- GIVEN RECORDS
-------
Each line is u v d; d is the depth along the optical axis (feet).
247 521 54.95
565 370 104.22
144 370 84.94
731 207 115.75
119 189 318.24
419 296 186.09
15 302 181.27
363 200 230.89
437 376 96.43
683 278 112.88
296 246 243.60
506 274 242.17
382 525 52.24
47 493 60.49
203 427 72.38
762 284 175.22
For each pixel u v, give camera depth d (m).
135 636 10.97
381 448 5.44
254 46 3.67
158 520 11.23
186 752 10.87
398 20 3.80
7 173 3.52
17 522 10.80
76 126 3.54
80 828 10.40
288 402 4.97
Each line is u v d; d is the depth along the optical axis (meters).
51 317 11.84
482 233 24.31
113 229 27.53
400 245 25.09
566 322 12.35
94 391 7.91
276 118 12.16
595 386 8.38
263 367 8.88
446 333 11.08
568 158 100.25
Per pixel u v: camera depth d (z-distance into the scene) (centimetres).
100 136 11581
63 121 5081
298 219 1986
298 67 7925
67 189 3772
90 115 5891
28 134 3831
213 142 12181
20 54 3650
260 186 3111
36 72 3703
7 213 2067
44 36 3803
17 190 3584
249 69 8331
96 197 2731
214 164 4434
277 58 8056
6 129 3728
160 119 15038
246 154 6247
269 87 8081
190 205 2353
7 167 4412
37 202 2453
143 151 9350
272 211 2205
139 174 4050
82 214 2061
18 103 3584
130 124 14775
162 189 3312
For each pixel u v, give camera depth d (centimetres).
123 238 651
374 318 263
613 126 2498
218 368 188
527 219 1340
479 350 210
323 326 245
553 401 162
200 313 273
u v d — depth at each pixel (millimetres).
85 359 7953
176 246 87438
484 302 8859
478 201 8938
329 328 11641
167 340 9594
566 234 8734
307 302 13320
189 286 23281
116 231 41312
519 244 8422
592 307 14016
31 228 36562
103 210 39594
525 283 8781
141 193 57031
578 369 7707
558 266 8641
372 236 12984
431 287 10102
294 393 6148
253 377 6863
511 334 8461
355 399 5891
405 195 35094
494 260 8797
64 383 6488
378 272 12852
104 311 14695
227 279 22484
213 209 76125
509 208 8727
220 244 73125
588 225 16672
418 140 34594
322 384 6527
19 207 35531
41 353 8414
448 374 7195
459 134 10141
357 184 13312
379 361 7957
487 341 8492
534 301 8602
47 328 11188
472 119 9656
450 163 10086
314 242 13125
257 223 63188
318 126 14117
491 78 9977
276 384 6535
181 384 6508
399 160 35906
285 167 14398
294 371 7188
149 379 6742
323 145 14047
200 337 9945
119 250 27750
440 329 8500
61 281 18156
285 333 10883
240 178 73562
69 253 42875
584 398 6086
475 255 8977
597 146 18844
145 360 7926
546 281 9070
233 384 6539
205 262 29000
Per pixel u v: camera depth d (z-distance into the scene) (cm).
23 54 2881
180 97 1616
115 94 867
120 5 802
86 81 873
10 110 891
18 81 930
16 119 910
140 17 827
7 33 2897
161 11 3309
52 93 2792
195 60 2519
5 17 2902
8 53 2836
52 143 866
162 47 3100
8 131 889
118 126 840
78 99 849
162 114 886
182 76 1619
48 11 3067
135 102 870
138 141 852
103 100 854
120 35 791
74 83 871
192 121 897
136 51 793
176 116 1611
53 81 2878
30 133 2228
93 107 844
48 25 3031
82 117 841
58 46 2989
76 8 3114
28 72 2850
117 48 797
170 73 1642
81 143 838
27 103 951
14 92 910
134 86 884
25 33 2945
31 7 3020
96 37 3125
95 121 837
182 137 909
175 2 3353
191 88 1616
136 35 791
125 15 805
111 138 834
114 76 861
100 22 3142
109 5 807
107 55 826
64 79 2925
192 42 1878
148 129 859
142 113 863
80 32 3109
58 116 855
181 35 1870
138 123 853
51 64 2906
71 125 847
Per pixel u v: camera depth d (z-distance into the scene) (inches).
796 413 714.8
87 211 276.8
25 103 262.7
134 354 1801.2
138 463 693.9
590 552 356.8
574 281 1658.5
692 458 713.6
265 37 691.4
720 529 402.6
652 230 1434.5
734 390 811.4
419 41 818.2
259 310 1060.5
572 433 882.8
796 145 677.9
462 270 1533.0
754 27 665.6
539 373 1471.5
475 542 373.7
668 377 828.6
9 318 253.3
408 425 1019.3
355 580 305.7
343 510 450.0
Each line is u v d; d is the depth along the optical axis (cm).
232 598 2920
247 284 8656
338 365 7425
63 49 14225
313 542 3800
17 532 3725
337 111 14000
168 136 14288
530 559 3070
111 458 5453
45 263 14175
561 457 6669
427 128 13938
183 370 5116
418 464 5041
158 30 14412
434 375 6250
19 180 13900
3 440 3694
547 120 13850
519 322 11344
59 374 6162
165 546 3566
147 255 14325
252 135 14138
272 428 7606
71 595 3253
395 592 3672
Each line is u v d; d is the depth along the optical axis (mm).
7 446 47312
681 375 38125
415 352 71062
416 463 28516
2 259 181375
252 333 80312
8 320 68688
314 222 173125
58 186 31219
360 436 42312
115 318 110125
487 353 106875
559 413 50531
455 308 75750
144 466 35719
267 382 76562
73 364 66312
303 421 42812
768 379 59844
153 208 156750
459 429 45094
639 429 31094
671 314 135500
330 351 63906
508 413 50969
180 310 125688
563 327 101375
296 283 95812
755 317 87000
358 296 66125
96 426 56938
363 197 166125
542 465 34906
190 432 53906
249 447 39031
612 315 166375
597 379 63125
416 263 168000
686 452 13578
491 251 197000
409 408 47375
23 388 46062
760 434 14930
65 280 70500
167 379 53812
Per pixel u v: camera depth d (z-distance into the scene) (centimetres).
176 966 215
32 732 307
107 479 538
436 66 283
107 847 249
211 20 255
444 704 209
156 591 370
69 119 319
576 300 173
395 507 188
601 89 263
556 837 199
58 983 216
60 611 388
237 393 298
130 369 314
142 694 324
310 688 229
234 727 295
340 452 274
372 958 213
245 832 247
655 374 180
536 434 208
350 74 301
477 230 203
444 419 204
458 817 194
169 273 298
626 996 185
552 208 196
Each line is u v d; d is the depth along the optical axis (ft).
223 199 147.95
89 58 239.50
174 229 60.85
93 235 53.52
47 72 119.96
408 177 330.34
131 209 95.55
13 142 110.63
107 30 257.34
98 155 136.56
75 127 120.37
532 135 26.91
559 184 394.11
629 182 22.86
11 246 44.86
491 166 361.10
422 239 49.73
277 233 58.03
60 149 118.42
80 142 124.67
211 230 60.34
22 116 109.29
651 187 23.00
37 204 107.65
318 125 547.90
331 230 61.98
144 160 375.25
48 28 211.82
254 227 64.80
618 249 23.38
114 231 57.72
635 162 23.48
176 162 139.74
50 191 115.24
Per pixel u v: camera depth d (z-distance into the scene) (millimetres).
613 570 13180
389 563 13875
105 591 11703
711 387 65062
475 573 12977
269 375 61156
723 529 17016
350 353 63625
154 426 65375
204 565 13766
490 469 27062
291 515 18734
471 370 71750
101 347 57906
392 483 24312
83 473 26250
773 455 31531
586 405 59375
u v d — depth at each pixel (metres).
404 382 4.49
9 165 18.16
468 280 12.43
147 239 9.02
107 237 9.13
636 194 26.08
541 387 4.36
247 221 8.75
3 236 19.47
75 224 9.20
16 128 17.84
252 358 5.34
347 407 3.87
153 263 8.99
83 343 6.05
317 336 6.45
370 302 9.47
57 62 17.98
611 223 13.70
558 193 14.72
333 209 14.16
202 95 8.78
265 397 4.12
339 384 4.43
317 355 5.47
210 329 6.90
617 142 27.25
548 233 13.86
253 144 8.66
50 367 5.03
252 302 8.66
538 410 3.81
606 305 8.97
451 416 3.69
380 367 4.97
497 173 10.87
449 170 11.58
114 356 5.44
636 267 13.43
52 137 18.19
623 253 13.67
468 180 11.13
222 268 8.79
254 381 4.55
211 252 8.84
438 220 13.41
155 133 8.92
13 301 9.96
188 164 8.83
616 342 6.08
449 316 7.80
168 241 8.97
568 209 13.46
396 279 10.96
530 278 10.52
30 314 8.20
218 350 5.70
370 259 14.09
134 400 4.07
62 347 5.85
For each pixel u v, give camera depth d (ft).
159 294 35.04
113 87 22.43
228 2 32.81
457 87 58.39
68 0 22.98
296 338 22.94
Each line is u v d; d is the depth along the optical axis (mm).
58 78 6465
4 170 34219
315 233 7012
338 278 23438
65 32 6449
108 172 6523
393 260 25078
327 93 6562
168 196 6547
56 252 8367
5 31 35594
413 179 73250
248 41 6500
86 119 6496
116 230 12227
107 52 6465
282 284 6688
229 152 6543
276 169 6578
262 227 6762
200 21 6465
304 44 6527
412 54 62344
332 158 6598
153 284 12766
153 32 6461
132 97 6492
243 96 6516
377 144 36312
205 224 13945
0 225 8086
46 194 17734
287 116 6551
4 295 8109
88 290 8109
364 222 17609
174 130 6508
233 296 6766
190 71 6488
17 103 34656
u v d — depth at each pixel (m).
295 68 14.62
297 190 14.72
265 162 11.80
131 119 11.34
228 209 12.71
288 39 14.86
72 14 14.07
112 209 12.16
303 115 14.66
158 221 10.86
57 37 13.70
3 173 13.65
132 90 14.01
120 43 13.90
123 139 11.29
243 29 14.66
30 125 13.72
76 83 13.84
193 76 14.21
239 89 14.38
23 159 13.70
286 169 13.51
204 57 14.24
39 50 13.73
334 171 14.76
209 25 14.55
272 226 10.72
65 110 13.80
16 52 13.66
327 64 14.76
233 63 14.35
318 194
-------
Return only the part of the records above that opens with the line containing "285 167 14398" and closes with the line containing "162 114 886", ends included.

- SOLUTION TO THIS TASK
285 167 14398
294 371 7188
149 379 6742
323 145 14047
200 337 9945
119 250 27750
440 329 8500
61 281 18156
285 333 10883
240 178 73562
69 253 42875
584 398 6086
475 255 8977
597 146 18844
145 360 7926
546 281 9070
233 384 6539
205 262 29000
Per pixel u v: camera depth d (z-distance into the scene) (cm).
23 54 2881
180 97 1616
115 94 867
120 5 802
86 81 873
10 110 891
18 81 930
16 119 910
140 17 827
7 33 2897
161 11 3309
52 93 2792
195 60 2519
5 17 2902
8 53 2836
52 143 866
162 47 3100
8 131 889
118 126 840
78 99 849
162 114 886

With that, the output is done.